KIB-TEK’in devamlı gündemde kalmasının tek nedeni elbette devletten sonra en büyük bütçeye sahip olması değildir. Bunun yanında KIB-TEK’in ürettiği enerjinin hayatımızda olmazsa olmaz olması KIB-TEK’in devamlı gündemde kalmasına neden olmaktadır.

KIB-TEK gibi kurumun yönetiminde neden bulunmak istenir?  sorusuna Maslow'un İhtiyaçlar Hiyerarşisi teorisi kısmen açıklama getirmektedir. Şöyle ki, böylesi bir kurumun yönetiminde yer almanın nedenlerini prestij, statü ve itibar kazanma gibi motivasyon ekseninde açıklayabiliriz. Bunun yanında, güç kazanma, başkaları gibi yolunu bulma gibi ihtiraslar kişileri KIB-TEK yönetimi için heveslendiriyor.

Tabi ki, gerçek niyetleri bir tarafa dursun KIB-TEK yönetimine atananlar kuruma ve millete hizmet etmek için bu göreve geldikleri palavrasını atmaktan da geri durmazlar.

KIB-TEK yönetimine atananların büyük bir bölümü oraya figüran olarak atandıklarının, siyasilerin istekleri doğrultusunda görev yapabileceklerinin farkındadırlar ve uslu çocuk olurlar. Buna rağmen kurumda kahramanlığa soyunanlar müdahale etmeyeceklerine dair siyasi iktidardan tutmayacakları/tutamayacakları sözler alırlar ve buna kendilerini inandırırlar.

Bilindiği gibi; KIB-TEK yönetimine profesör ünvanlı da dahil akademisyenler, uzmanlar ve deneyimli bürokratlar atanmıştır. Ancak, KIB-TEK başka kurumda görünmeyen istifalara ve görevden almalara sahne olmuştur. Çünkü siyasi iktidarın taleplerini yerine getirmeyen veya bazı kararları hukuki veya vicdani bulmayanlar ya istifa ediyorlar ya da görevden alınıyorlar.

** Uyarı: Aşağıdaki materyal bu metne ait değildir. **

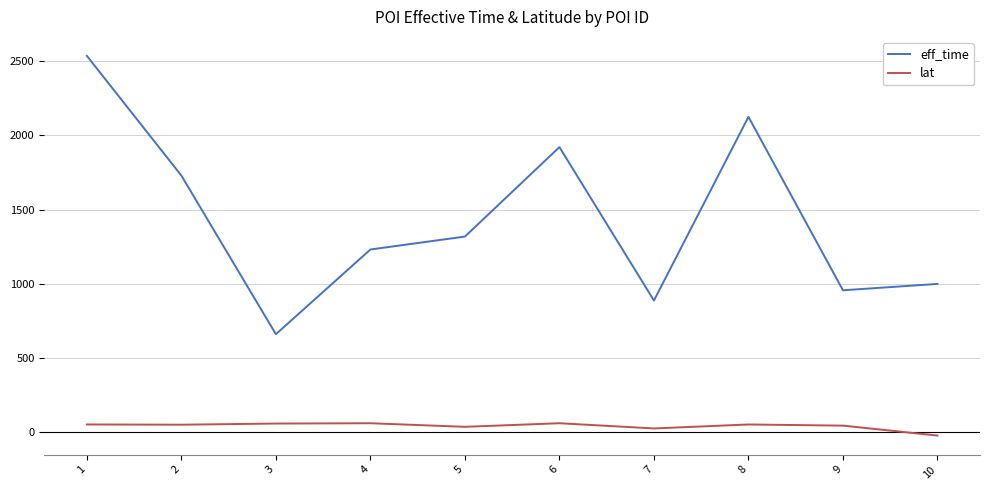

What is the sum of all eff_time values?

14362.0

Başkan da dahil KIB-TEK yönetim kurulunun yetkisiz olduğunu ve nihayette ilgili bakanın talimatını yerine getirmek zorunda olduğunu ilgili yasa açık ve net olarak ortaya koymaktadır.

Bölüm 171 Elektrik İnkişafı Yasası  9A. (1)’e göre;  “Bakan, İdare ile istişareden sonra, İdareye, vazifelerinin ifası ile ilgili olarak Cumhuriyetin genel menfaatinin gerektirdiği genel mahiyette  talimatlar verebilir ve İdare, bu gibi talimatları yerine getirir.”

Neticede geçmişte olduğu gibi; bugünde atanan ve sonrasında gösterilen tepkiler üzerine görevi iade etmek durumunda kalan Kubilay Özkıraç’ın iktidara rağmen radikal karar alma yetkisi olmadığına göre Özkıraçaç’a özellikle sol cenahtan gelen tepkileri anlamakta güçlük çekiyorum. Şöyle ki, DPÖ’de  ve İstatistik Kurumu’nda bir gün dahi deneyimi ve uzmanlıyı olamayıp müsteşar ve başkan atananlara ve hatta bir mimarın ekonomi müsteşarı yapılmasına bu denli feryat figan etmeyenlerin Özkiraç’a saldırmalarını fevkalade manidar buluyorum.